**WRITTEN PROBLEM A**
Recast the records that follow the text as a numbered list, leaving out blank lines and the pictures.

**SELECTION**
########################################
Published on: August 22, 2007
The housing market is still struggling, keeping home sales and new home construction activity in the cellar. But the development of housing for mature (don’t call them old) adults is booming. The National Association of Home Builders predicts that at least 15 percent of this year’s housing starts will be in communities designed for residents who are 55 or older. Although only about 10 percent of older Americans currently live in age-restricted communities, surveys indicate consistently that large numbers of them – more than half in some recent polls – like the idea of living in communities in which children are allowed only in small numbers or not at all. With the population of older adults expected to double to nearly 70 million in the next 25 years, housing for seniors clearly will remain a growth industry for some time to come.
Federal and state Fair Housing laws prohibit discrimination against families with children. But a 1995 federal law, the Housing for Older Persons Act or HOPA, expanded the Fair Housing Act Amendments Congress had enacted in 1988 to create an exemption for developments designed specifically for older residents. HOPA and its implementing rules, administered by the Department of Housing and Urban Development (HUD), establish two categories of senior housing:
- Projects in which all occupants of all units must be 62 or older; and
- Projects targeting residents who are 55 or older, in which 80 percent of the units must be occupied by at least one age-qualified resident.
Strict Compliance Required
Adhering to these requirements is essential. If a single resident of a 62- and-older development is younger than 62, or if more than 20 percent of the units in a 55-and-over community are occupied by younger residents, those communities would lose their exemption from the fair housing rules and could not legally bar families with children. This could be annoying, to say the least, to residents who had purchased units in what they expected would be a “child-free” environment.
########################################
**DATA SECTION**
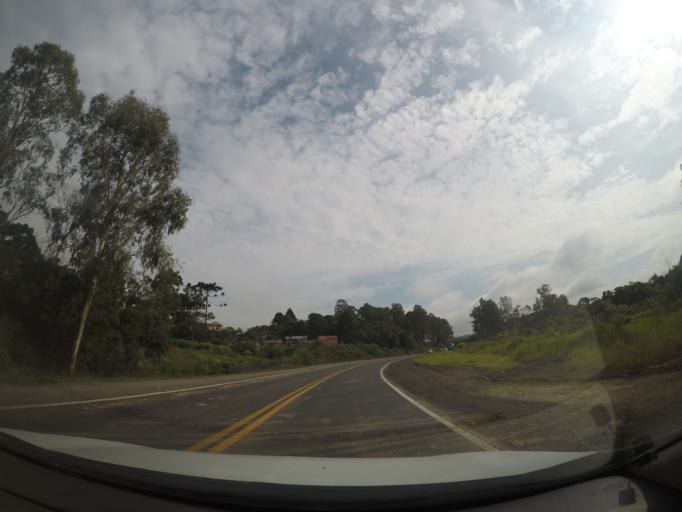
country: BR
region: Parana
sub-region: Colombo
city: Colombo
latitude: -25.3412
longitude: -49.2404
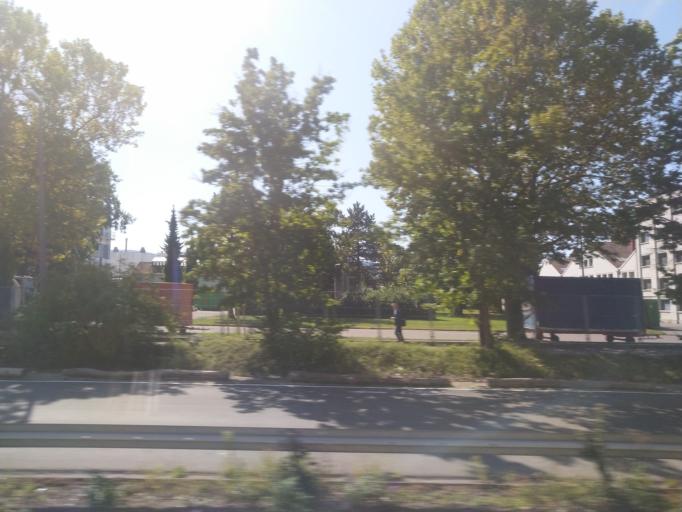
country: CH
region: Basel-City
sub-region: Basel-Stadt
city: Bettingen
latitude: 47.5507
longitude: 7.6614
########################################
**WRITTEN PROBLEM B**
According to the senior housing article, what share of the units in a 55-and-older project must be occupied by at least one age-qualified resident?

**CORRECT RESPONSE A**
1. country: BR
2. region: Parana
3. sub-region: Colombo
4. city: Colombo
5. latitude: -25.3412
6. longitude: -49.2404
7. country: CH
8. region: Basel-City
9. sub-region: Basel-Stadt
10. city: Bettingen
11. latitude: 47.5507
12. longitude: 7.6614

**CORRECT RESPONSE B**
80 percent